Originally posted by Jon Miller
After a 3 years BS degree?
So your PhDs only have 7 years or less of post high school education?
I admit that in the US 6 years and going is long. I didn't find a group in my first 3 years, and was very rusty after that, or I would have graduated at the 5.5 or 6 mark.
Anything under 5 is very rare though.
If we don't have any breaks, we mostly graduate at age 27 or so. Are you saying that you all graduate at <25 (if no breaks)?
If so, why does anyone from over there come here?
JM
After a 3 years BS degree?
So your PhDs only have 7 years or less of post high school education?
I admit that in the US 6 years and going is long.
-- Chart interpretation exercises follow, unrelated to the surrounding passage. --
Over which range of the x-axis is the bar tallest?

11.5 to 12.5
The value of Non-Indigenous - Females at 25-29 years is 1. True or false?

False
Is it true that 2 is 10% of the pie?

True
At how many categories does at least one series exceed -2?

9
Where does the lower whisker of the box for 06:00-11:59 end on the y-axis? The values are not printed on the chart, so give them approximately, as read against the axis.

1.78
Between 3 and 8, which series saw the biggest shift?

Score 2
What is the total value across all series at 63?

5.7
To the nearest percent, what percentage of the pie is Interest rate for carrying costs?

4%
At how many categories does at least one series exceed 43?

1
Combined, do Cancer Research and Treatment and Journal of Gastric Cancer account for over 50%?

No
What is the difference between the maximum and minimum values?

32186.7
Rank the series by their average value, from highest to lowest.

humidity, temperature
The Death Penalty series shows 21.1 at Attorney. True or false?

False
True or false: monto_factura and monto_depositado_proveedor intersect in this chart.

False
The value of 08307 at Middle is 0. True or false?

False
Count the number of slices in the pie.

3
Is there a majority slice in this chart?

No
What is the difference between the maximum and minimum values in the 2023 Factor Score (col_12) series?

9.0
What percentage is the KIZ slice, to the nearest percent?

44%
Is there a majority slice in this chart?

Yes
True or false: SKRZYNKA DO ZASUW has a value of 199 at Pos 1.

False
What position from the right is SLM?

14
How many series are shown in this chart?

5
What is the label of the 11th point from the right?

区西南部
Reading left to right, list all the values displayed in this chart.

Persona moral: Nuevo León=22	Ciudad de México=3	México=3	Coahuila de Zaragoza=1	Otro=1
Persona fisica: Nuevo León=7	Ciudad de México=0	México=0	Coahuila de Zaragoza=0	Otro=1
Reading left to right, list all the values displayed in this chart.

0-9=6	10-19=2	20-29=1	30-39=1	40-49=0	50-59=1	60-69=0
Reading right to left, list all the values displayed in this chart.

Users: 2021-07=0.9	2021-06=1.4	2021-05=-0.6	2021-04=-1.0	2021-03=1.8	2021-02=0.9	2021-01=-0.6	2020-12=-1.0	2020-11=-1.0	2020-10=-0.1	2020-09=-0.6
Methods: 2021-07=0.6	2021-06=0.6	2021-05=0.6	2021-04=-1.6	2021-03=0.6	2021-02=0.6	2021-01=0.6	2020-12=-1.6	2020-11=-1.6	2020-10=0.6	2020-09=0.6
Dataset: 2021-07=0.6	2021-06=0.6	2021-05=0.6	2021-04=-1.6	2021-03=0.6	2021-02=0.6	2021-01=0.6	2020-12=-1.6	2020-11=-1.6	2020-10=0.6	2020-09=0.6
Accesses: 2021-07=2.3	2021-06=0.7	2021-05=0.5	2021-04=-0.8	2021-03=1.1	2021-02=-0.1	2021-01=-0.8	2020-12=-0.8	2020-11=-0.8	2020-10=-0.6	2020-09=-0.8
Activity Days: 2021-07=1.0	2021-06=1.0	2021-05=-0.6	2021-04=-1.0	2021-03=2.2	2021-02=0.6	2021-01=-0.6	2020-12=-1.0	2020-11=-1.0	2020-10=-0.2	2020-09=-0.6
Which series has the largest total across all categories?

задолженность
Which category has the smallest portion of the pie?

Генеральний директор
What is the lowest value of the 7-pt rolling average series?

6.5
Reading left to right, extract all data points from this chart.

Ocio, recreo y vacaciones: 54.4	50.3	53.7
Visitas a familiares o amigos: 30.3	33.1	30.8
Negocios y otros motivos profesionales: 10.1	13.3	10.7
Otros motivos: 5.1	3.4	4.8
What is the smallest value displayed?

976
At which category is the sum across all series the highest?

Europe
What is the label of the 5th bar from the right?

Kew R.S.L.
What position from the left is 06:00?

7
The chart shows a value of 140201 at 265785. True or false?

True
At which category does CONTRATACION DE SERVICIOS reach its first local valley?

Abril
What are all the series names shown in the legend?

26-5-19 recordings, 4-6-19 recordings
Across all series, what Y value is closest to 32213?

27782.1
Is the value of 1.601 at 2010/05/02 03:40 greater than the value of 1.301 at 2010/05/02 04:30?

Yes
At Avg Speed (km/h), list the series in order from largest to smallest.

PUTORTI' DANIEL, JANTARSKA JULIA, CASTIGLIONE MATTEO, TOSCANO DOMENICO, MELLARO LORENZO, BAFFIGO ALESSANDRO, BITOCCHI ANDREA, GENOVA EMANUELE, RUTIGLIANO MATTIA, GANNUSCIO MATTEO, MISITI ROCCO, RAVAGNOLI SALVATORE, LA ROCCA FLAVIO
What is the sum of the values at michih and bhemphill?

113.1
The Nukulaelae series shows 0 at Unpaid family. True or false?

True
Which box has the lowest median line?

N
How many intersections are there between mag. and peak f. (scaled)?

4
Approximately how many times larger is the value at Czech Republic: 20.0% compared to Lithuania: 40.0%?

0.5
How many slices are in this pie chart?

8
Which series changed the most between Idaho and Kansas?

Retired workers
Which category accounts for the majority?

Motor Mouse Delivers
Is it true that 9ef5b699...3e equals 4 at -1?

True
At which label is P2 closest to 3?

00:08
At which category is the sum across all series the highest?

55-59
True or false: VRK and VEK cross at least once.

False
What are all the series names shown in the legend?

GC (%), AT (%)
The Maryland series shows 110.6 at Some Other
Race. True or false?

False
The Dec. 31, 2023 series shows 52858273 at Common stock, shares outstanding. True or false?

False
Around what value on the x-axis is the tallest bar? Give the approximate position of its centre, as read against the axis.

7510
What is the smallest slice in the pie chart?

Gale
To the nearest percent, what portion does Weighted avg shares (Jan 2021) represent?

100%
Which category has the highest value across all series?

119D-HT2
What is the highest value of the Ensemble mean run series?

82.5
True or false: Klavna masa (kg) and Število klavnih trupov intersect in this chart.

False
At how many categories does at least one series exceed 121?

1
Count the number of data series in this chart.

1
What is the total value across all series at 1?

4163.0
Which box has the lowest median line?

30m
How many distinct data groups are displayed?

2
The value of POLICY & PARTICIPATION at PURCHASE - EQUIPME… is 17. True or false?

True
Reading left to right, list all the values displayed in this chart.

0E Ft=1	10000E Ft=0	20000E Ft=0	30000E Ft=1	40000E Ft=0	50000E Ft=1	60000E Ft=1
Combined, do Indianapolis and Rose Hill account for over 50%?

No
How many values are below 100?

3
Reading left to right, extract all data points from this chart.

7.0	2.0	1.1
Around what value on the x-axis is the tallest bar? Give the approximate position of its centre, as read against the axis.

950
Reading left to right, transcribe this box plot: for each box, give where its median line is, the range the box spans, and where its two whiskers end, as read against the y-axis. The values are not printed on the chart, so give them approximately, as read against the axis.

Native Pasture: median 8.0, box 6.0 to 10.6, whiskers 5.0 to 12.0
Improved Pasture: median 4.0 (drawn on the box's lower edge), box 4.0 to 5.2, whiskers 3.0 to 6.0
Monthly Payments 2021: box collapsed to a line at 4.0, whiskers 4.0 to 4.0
I didn't find a group in my first 3 years, and was very rusty after that, or I would have graduated at the 5.5 or 6 mark.
Anything under 5 is very rare though.
If we don't have any breaks, we mostly graduate at age 27 or so. Are you saying that you all graduate at <25 (if no breaks)?
If so, why does anyone from over there come here?
JM
So it is possible to have a Ph.D. by age 25 if you take no breaks.
But there are advantages to the North American system. Less start up stress for one. It took me about six months to de-rust from the gap between my research dissertation in the final year of uni and the start of my Ph.D. That's 1/6 of my funded time and 1/8 of my total deadline gone in a flash.* Your institutions tend to have more money (at least the ones that foreign students would go to).
*note this fun: My deadline to submit is in four years. My funding lasts only three. It's an....incentive not to sleep.